In de historische binnenstad van Hoorn valt een stilte: Uptown Records sluit na zeven jaar haar deuren. Wat ooit een bruisende ontmoetingsplek was voor muziekliefhebbers, een schatkamer vol oude en nieuwe klanken, verdwijnt uit het straatbeeld. Geen grote winkelketen. Geen filiaal van een internationale speler. Maar wél een lokaal icoon. En dat maakt deze sluiting des te schrijnender.

Uptown Records is niet zomaar een platenzaak. Een vergelijking met V&D, Blokker of Free Record Shop dient zich aan. Allen meer dan gewone winkels. Ze waren symbolen van een tijdperk. Plekken waar je niet alleen iets kocht, maar ook iets beleefde. Hun verdwijning is een teken aan de wand en belooft weinig goeds voor de toekomst van de binnenstad. Steeds meer karakter verdwijnt, terwijl eenheidsworst de boventoon voert.

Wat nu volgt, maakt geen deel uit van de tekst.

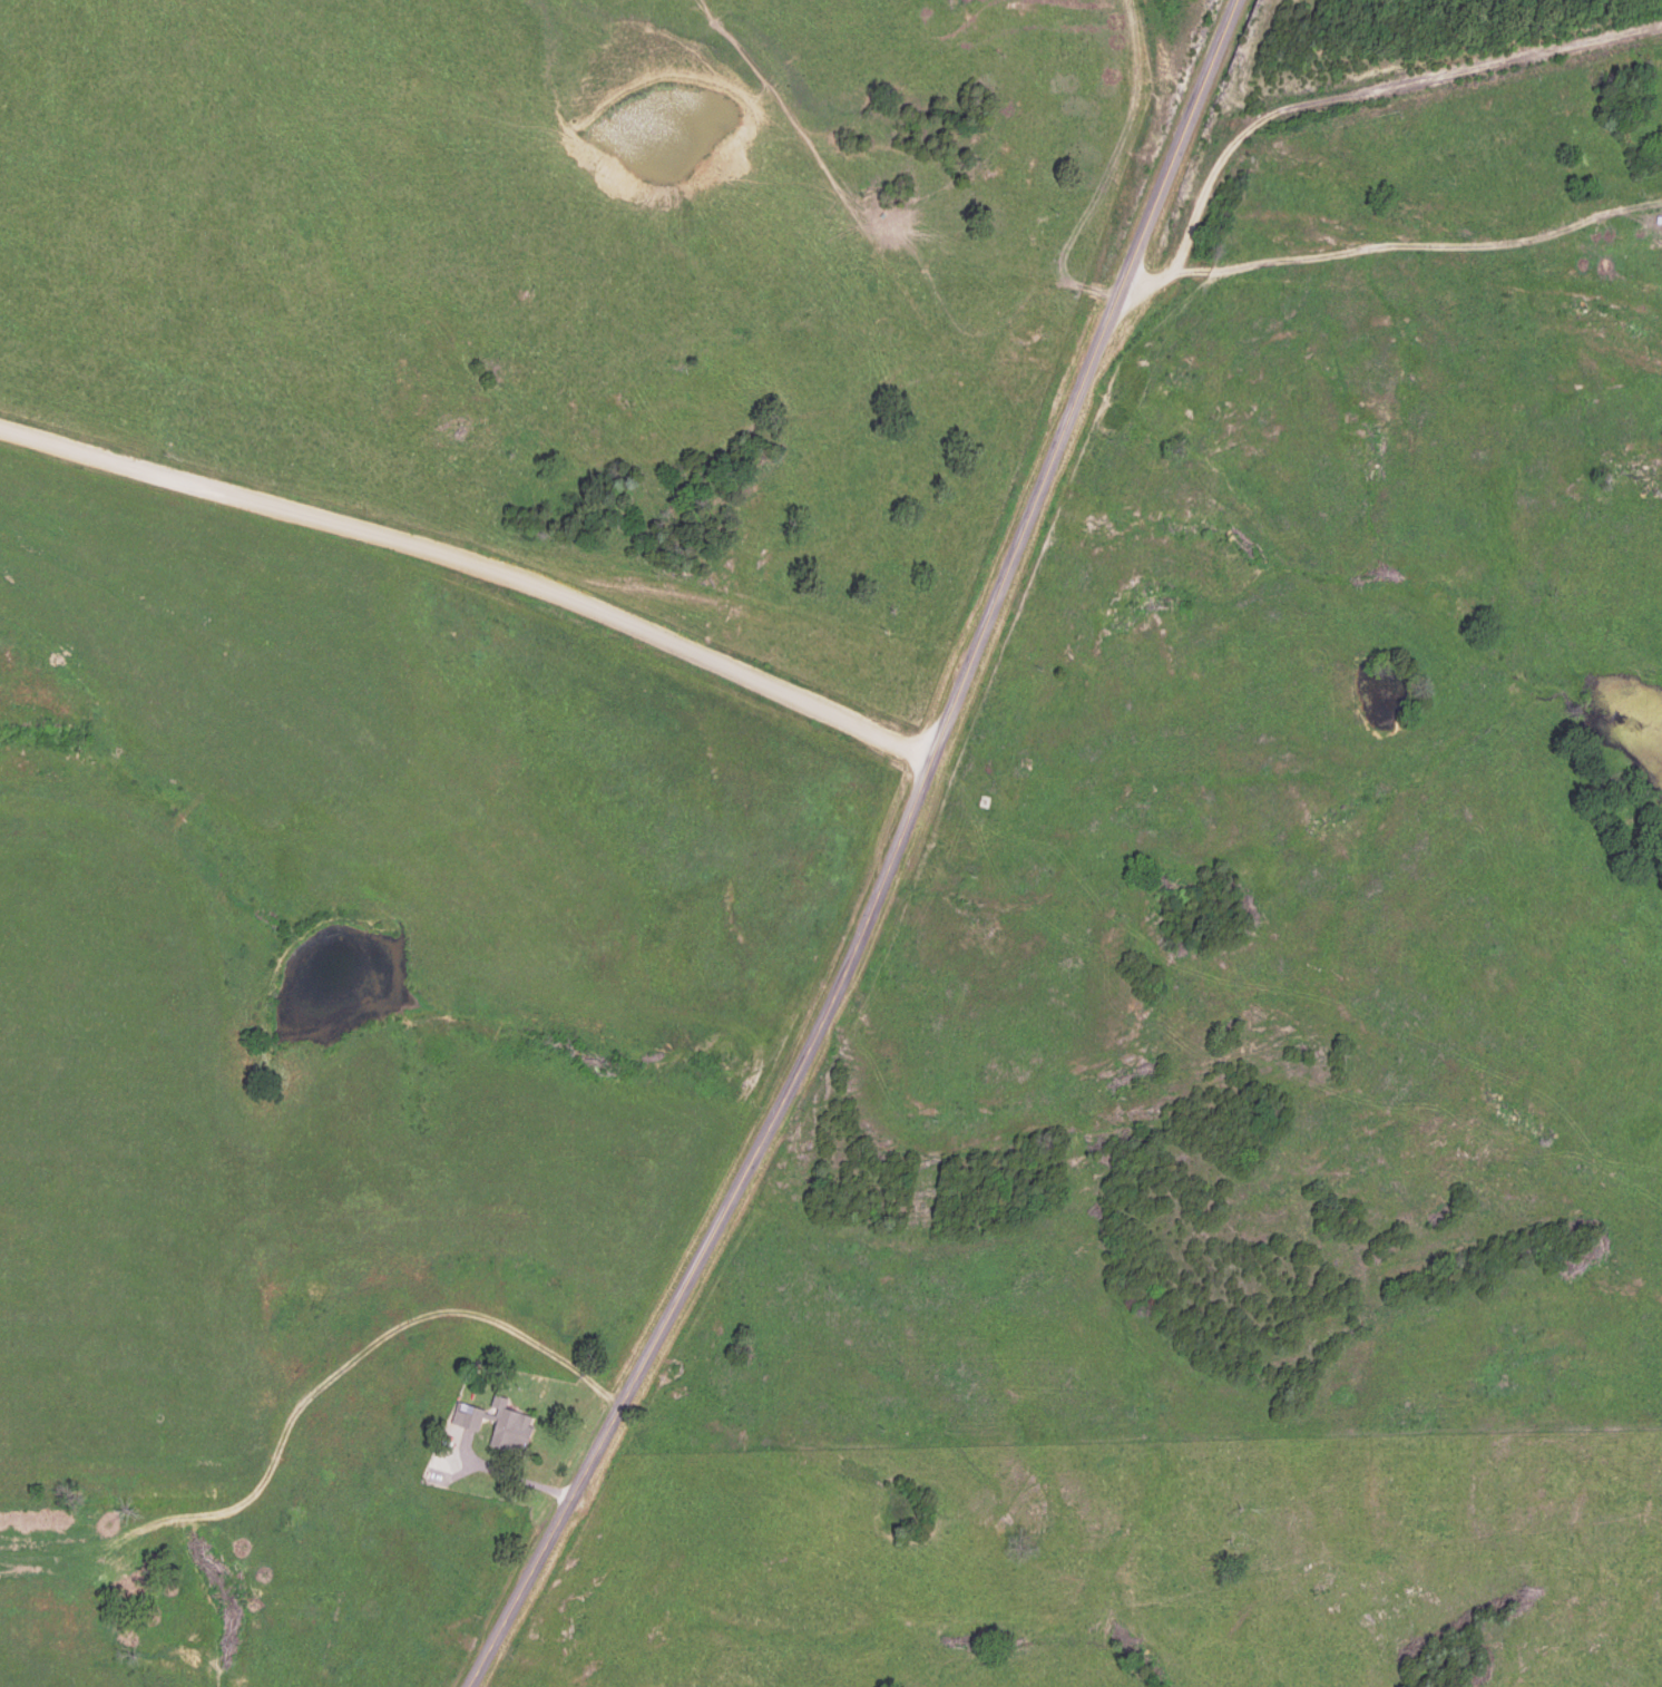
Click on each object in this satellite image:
road: (1337, 98)
road: (466, 605)
road: (887, 861)
road: (516, 1479)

Elke stad heeft plekken die meer vertegenwoordigen dan een commerciële onderneming. Platenzaken, boekhandels en cafés zijn ankerpunten in de samenleving. Ze brengen mensen samen, geven kleur aan een wijk en zorgen voor een herkenbare, lokale identiteit. Toch verdwijnen ze in hoog tempo. Leegstand, online alternatieven en ketens met een standaard assortiment nemen hun plaats in.

De opkomst van e-commerce en de digitalisering van muziek en boeken spelen daarbij een grote rol. Streamingdiensten hebben een eindeloos aanbod. Webshops leveren binnen 24 uur alles wat je zoekt. Efficiënt en gemakkelijk. Maar tegen welke prijs? De fysieke ervaring van bladeren door bakken met vinyl, het spontane gesprek met de verkoper, het ontdekken van een verborgen parel; dat verdwijnt. Algoritmes dicteren steeds vaker wat we luisteren en kopen.

Daarnaast maken stijgende huurprijzen en gemeentelijk beleid het steeds moeilijker voor kleinschalige ondernemers. Waar vroeger zelfstandige speciaalzaken zaten, komen nu horecaformules en conceptstores die in elke stad hetzelfde ogen. Het straatbeeld verarmt. Niet alleen in Hoorn, maar in heel Nederland.

De sluiting van Uptown Records staat niet op zichzelf. Het is onderdeel van een bredere trend van culturele verschraling. Onafhankelijke bioscopen en filmhuizen moeten opboksen tegen streamingplatforms. Kleine musea zonder subsidie hebben het zwaar. Poppodia worstelen met hoge kosten en teruglopende subsidies.

In de recent vastgestelde Cultuurnota 2025-2032 van de gemeente Hoorn staat dat cultuur toegankelijker moet worden. Jongeren moeten meer ruimte krijgen en kunst moet ‘om de hoek’ te vinden zijn. Maar hoe past dat bij een realiteit waarin kleinschalige culturele ondernemingen verdwijnen? Wat blijft er over van die ambitie als juist de plekken waar cultuur spontaan ontstaat – zoals platenzaken – verdwijnen?

Ook op nationaal niveau is dit spanningsveld zichtbaar. De overheid erkent de waarde van cultuur. Maar marktwerking en digitalisering maken het moeilijk om het klimaat leefbaar te houden voor culturele ondernemers. Gemeenten willen de aantrekkelijkheid van binnensteden vergroten. Maar de culturele waarde zit niet alleen in gesubsidieerde instellingen. Die leeft op straat, in kleine zaakjes en in spontane ontmoetingen.

Maar de verantwoordelijkheid ligt niet alleen bij de politiek. Wij, inwoners van Hoorn en andere steden, hebben een bepalende invloed. We kunnen lokale ondernemers steunen. We kunnen kleine winkels en culturele initiatieven bezoeken. We kunnen bewust kiezen voor plekken die onze stad levendig houden. Want als we dat niet doen, verdwijnen ze voorgoed.

Misschien kunnen we de groei van streamingdiensten en webshops niet stoppen. Maar we kunnen wél kiezen hoe we onze stad willen beleven. Het begint met kleine acties. Een plaat kopen bij een lokale zaak in plaats van online. Geen boeken downloaden, maar een boekhandel binnenlopen. Een concertkaartje kopen voor een lokale band in plaats van enkel te streamen.

Uptown Records sluit haar deuren. Maar dat hoeft niet het einde te zijn van een stad met karakter. Laten we de geest van Uptown levend houden. Door te investeren in de plekken die Hoorn tot Hoorn maken. Alleen dan blijft onze stad meer dan een verzameling winkels.